■ **Problem statement**:
Only an exact copy of every record counts as an answer.

■ **Entries supplied**:

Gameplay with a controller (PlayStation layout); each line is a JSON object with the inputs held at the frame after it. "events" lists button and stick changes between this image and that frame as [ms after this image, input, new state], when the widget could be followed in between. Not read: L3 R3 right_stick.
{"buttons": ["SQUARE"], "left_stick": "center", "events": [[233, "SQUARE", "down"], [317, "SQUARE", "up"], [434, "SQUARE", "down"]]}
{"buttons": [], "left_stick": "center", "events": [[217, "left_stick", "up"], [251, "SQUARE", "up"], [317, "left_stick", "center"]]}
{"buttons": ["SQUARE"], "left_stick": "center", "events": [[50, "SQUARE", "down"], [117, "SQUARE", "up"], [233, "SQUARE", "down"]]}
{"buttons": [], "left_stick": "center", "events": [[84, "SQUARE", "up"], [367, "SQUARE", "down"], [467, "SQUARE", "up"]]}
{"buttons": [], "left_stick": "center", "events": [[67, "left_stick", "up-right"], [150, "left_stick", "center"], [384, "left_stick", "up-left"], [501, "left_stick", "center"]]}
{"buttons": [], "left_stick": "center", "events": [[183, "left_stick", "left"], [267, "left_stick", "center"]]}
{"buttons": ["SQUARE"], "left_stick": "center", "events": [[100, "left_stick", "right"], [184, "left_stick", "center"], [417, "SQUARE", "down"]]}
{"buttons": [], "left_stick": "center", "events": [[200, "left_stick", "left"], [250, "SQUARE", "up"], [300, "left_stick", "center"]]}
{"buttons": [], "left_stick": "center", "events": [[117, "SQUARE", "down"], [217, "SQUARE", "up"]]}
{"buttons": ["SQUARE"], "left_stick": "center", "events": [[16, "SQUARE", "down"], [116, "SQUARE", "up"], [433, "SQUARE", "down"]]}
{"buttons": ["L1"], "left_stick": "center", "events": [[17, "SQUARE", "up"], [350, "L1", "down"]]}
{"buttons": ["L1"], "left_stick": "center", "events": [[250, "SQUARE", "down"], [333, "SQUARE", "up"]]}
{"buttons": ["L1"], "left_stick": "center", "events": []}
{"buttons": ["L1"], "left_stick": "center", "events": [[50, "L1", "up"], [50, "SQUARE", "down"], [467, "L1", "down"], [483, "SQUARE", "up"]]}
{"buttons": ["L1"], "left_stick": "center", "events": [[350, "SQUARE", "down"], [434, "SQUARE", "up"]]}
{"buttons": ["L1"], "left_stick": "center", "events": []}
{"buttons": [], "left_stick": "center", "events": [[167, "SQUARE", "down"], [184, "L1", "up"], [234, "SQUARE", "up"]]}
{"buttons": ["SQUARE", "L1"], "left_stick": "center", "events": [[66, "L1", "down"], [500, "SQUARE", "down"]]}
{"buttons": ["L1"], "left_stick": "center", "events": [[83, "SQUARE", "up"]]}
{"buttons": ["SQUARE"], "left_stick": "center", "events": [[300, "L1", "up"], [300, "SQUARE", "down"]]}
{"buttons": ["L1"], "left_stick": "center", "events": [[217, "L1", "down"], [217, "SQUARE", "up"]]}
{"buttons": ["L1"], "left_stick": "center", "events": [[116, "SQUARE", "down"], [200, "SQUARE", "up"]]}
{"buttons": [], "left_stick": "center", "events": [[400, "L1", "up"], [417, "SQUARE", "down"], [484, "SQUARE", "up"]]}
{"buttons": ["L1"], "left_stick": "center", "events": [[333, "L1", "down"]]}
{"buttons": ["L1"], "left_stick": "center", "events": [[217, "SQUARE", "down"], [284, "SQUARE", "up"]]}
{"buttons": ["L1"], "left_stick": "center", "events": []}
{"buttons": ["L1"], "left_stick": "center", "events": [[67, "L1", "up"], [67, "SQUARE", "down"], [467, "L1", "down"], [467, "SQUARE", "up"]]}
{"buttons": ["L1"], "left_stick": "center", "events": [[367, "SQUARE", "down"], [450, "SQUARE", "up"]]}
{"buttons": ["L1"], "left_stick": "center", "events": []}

■ **Output for this exercise**:
Gameplay with a controller (PlayStation layout); each line is a JSON object with the inputs held at the frame after it. "events" lists button and stick changes between this image and that frame as [ms after this image, input, new state], when the widget could be followed in between. Not read: L3 R3 right_stick.
{"buttons": ["SQUARE"], "left_stick": "center", "events": [[233, "SQUARE", "down"], [317, "SQUARE", "up"], [434, "SQUARE", "down"]]}
{"buttons": [], "left_stick": "center", "events": [[217, "left_stick", "up"], [251, "SQUARE", "up"], [317, "left_stick", "center"]]}
{"buttons": ["SQUARE"], "left_stick": "center", "events": [[50, "SQUARE", "down"], [117, "SQUARE", "up"], [233, "SQUARE", "down"]]}
{"buttons": [], "left_stick": "center", "events": [[84, "SQUARE", "up"], [367, "SQUARE", "down"], [467, "SQUARE", "up"]]}
{"buttons": [], "left_stick": "center", "events": [[67, "left_stick", "up-right"], [150, "left_stick", "center"], [384, "left_stick", "up-left"], [501, "left_stick", "center"]]}
{"buttons": [], "left_stick": "center", "events": [[183, "left_stick", "left"], [267, "left_stick", "center"]]}
{"buttons": ["SQUARE"], "left_stick": "center", "events": [[100, "left_stick", "right"], [184, "left_stick", "center"], [417, "SQUARE", "down"]]}
{"buttons": [], "left_stick": "center", "events": [[200, "left_stick", "left"], [250, "SQUARE", "up"], [300, "left_stick", "center"]]}
{"buttons": [], "left_stick": "center", "events": [[117, "SQUARE", "down"], [217, "SQUARE", "up"]]}
{"buttons": ["SQUARE"], "left_stick": "center", "events": [[16, "SQUARE", "down"], [116, "SQUARE", "up"], [433, "SQUARE", "down"]]}
{"buttons": ["L1"], "left_stick": "center", "events": [[17, "SQUARE", "up"], [350, "L1", "down"]]}
{"buttons": ["L1"], "left_stick": "center", "events": [[250, "SQUARE", "down"], [333, "SQUARE", "up"]]}
{"buttons": ["L1"], "left_stick": "center", "events": []}
{"buttons": ["L1"], "left_stick": "center", "events": [[50, "L1", "up"], [50, "SQUARE", "down"], [467, "L1", "down"], [483, "SQUARE", "up"]]}
{"buttons": ["L1"], "left_stick": "center", "events": [[350, "SQUARE", "down"], [434, "SQUARE", "up"]]}
{"buttons": ["L1"], "left_stick": "center", "events": []}
{"buttons": [], "left_stick": "center", "events": [[167, "SQUARE", "down"], [184, "L1", "up"], [234, "SQUARE", "up"]]}
{"buttons": ["SQUARE", "L1"], "left_stick": "center", "events": [[66, "L1", "down"], [500, "SQUARE", "down"]]}
{"buttons": ["L1"], "left_stick": "center", "events": [[83, "SQUARE", "up"]]}
{"buttons": ["SQUARE"], "left_stick": "center", "events": [[300, "L1", "up"], [300, "SQUARE", "down"]]}
{"buttons": ["L1"], "left_stick": "center", "events": [[217, "L1", "down"], [217, "SQUARE", "up"]]}
{"buttons": ["L1"], "left_stick": "center", "events": [[116, "SQUARE", "down"], [200, "SQUARE", "up"]]}
{"buttons": [], "left_stick": "center", "events": [[400, "L1", "up"], [417, "SQUARE", "down"], [484, "SQUARE", "up"]]}
{"buttons": ["L1"], "left_stick": "center", "events": [[333, "L1", "down"]]}
{"buttons": ["L1"], "left_stick": "center", "events": [[217, "SQUARE", "down"], [284, "SQUARE", "up"]]}
{"buttons": ["L1"], "left_stick": "center", "events": []}
{"buttons": ["L1"], "left_stick": "center", "events": [[67, "L1", "up"], [67, "SQUARE", "down"], [467, "L1", "down"], [467, "SQUARE", "up"]]}
{"buttons": ["L1"], "left_stick": "center", "events": [[367, "SQUARE", "down"], [450, "SQUARE", "up"]]}
{"buttons": ["L1"], "left_stick": "center", "events": []}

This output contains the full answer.